Nitrofural ist ein chemisch hergestelltes, antimikrobielles Mittel, das zur pharmakologischen Klasse der Nitrofuran-Derivate gehört und vorrangig als topisches Antiseptikum eingesetzt wird. Der aktive Wirkstoff Nitrofural ist auch unter der Bezeichnung Nitrofurazon bekannt. Es handelt sich hierbei um eine synthetische organische Verbindung. Diese Einordnung als Nitrofuran-Derivat belegt, dass es sich um eine chemisch entwickelte Lösung handelt, die eine nachgewiesene Wirksamkeit gegen ein breites Spektrum von Gram-positiven und Gram-negativen Bakterien besitzt.
Darreichungsformen, Zusammensetzung und allgemeiner Zweck
Nitrofural wird ausschließlich als Einzelwirkstoff-Präparat zur lokalen oder äußerlichen Anwendung hergestellt, um eine gezielte Wirkung an der betroffenen Stelle zu gewährleisten. Es wird am häufigsten in Form von Lösungen, Salben oder Cremes angeboten. Die pharmazeutische Zubereitung besteht aus dem aktiven Bestandteil Nitrofural, der in einer geeigneten Grundlage oder einem Trägermedium dispergiert ist, wie beispielsweise einem wässrigen Lösungsmittel oder einer Emulsionsbasis. Dies ermöglicht einen nachhaltigen Kontakt mit der behandelten Oberfläche.

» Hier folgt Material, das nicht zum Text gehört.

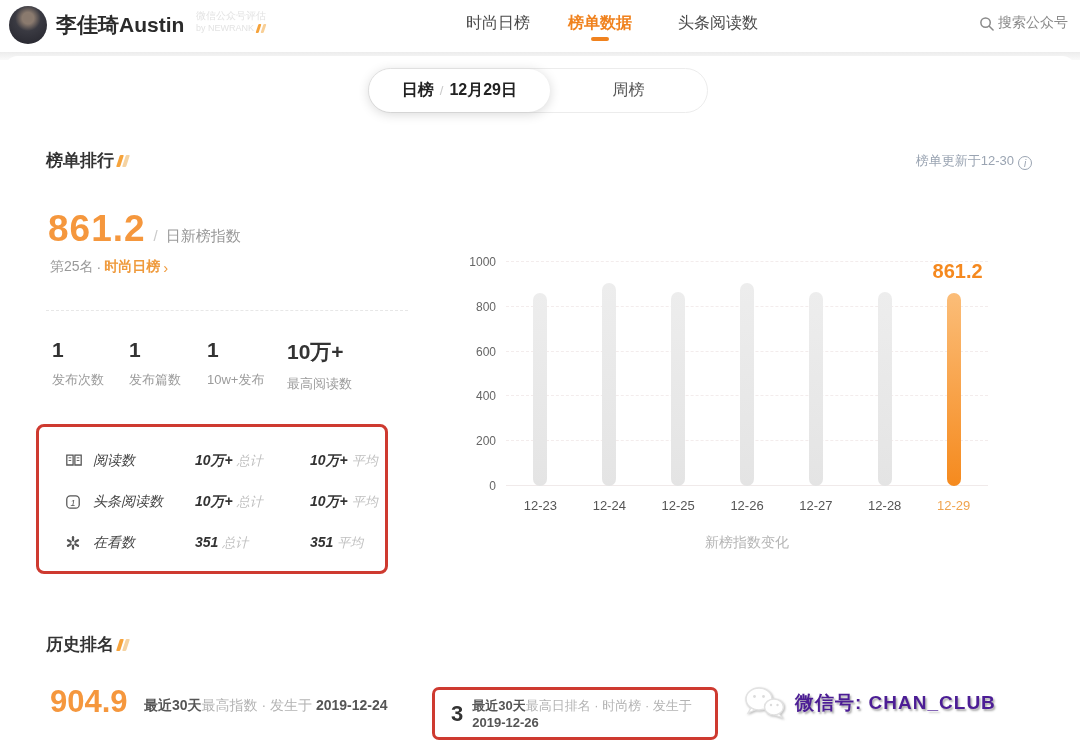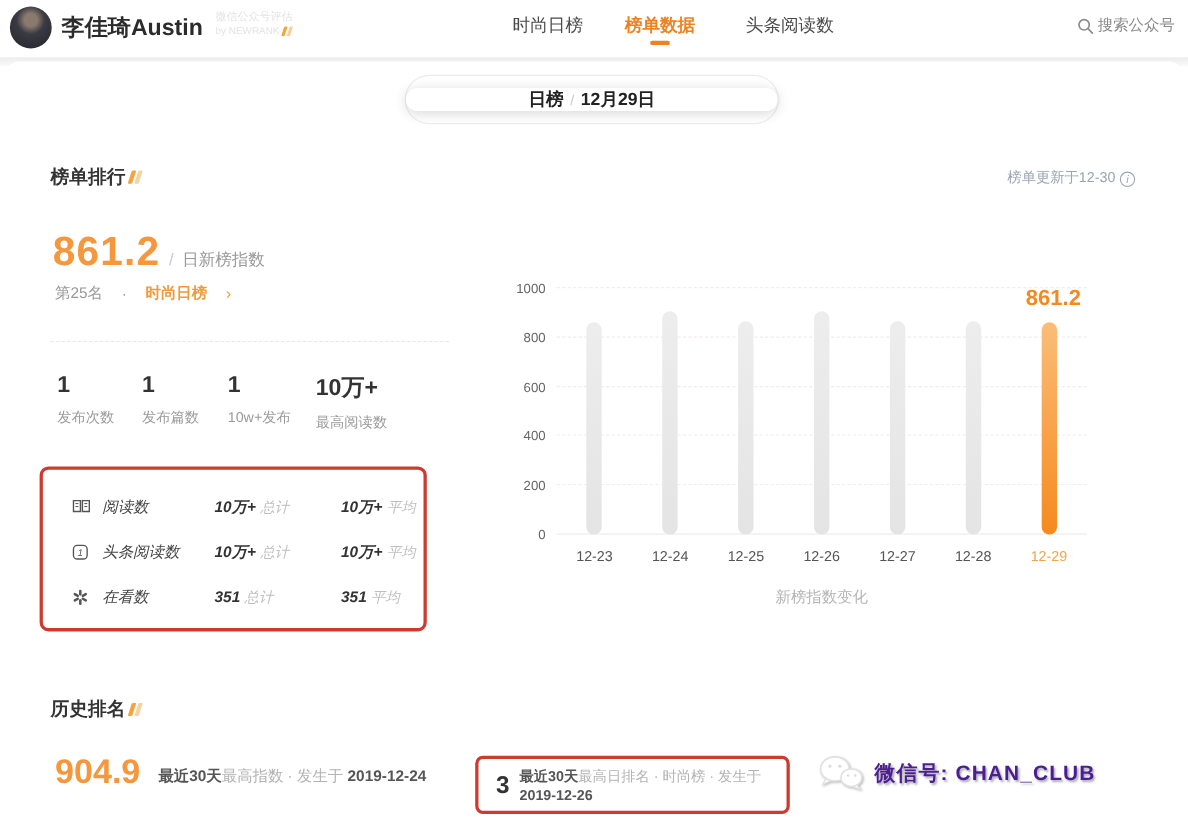--- a/index.html
+++ b/index.html
@@ -33,7 +33,7 @@
 
   
   .tabs { position:absolute; left:364px; top:12px; width:340px; height:45px; background:#fff;
-    border:1px solid #ececec; border-radius:24px; display:flex; overflow:visible;align-items:center; }
+    border:1px solid #ececec; border-radius:24px; display:flex; overflow:visible; }
   .tab { flex:1; display:flex; align-items:center; justify-content:center; gap:6px;
     font-size:16px; color:#555; cursor:pointer; border-radius:24px; }
   .tab.active { background:#fff; box-shadow:0 2px 12px rgba(0,0,0,.16); font-weight:bold; color:#222;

Der allgemeine Anwendungszweck dieses antimikrobiellen Mittels ist die Erzielung einer zuverlässigen Oberflächenantiseptik und die lokale Infektionsprophylaxe. Der Wirkmechanismus ist klinisch dafür bekannt, vitale zelluläre Bestandteile der Bakterien zu schädigen, wodurch deren Fähigkeit zur Vermehrung und Ausbreitung wirksam unterbunden wird. Diese Wirkung kann allgemein dazu beitragen, dass bei kleineren Schnitten, Wunden oder Schürfwunden keine lokalisierten bakteriellen Infektionen entstehen, was den typischen Einsatzbereich bei oberflächlichen Hautverletzungen darstellt.